Morecambe Micky, full name and address supplied
Brexit harm to wildlife
The threat of a no-deal Brexit is looming and this would be catastrophic for our environment.
The world is warming. Climate chaos is already impacting people and wildlife in the UK.
Our birds, animals and nature are in rapid decline.
And the UK would probably still be the ‘dirty man of Europe’, if it wasn’t for EU laws which improved our air quality, protected nature and prevented companies flushing raw sewage into our seas. A no-deal Brexit will leave the UK without the environmental rules we need, and nobody to enforce the ones we do have.
Without adequate environmental protections, Lancashire’s beaches could return to their previous sewage and pollution-filled state.
Not only that, but political desire to get the economy moving will likely lead to pressure to lower standards to secure quick trade deals.
Lancashire’s MPs must come together across party lines to urge the Prime Minister to take no deal off the table.

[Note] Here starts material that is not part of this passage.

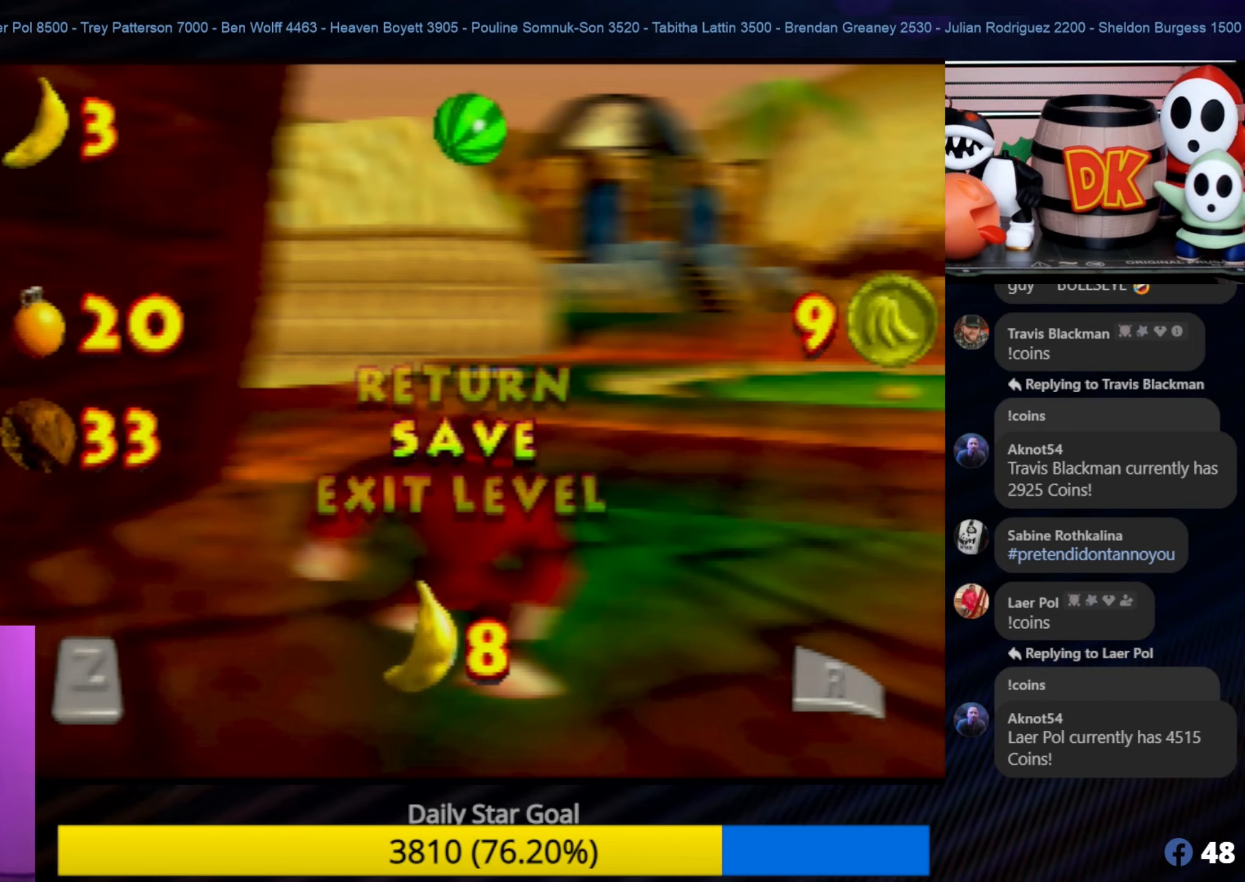
{"buttons": ["START"], "left_stick": "center", "events": [[500, "START", "down"]]}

Dorothy Kelk, Central Lancashire Friends of the Earth
Rail fares are too costly
Robert Nisbet, of the Rail Delivery Group, popped up on our screens to reassure us all new cash will create a modern railway. No wonder there were protests at stations by many angry rail staff and commuters.
They, and millions of other people, know full well that Britain’s railway industry is an expensive shambles and most know why. Numerous opinion polls confirm that three quarters of the public hold privatisation responsible.
What else but chaos could have been expected on a rail network operated by, at the last count, 34 different companies?
We pay higher fares than in Europe to travel on crammed and unreliable services.
The only solution is to return to public ownership.
Royston Jones, email address supplied
Lost penny says so much
While walking my dog, I stepped over a lonely one pence piece on the pavement. It brought back memories of what you could buy for a penny when I was a schoolboy: a stick of liquorice or two sticks of Spanish. Three days later, the penny was still unclaimed, unwanted and unloved. I felt sorry for the poor penny so I took it home to remind me of the rapid passing of years.
It also made me wonder just how many people there are in the world, unwanted and unloved.
It may just be a penny but I’m sure it’s made me feel richer for reminding me just how lucky I am to be loved, wanted and claimed by my fabulous loving family.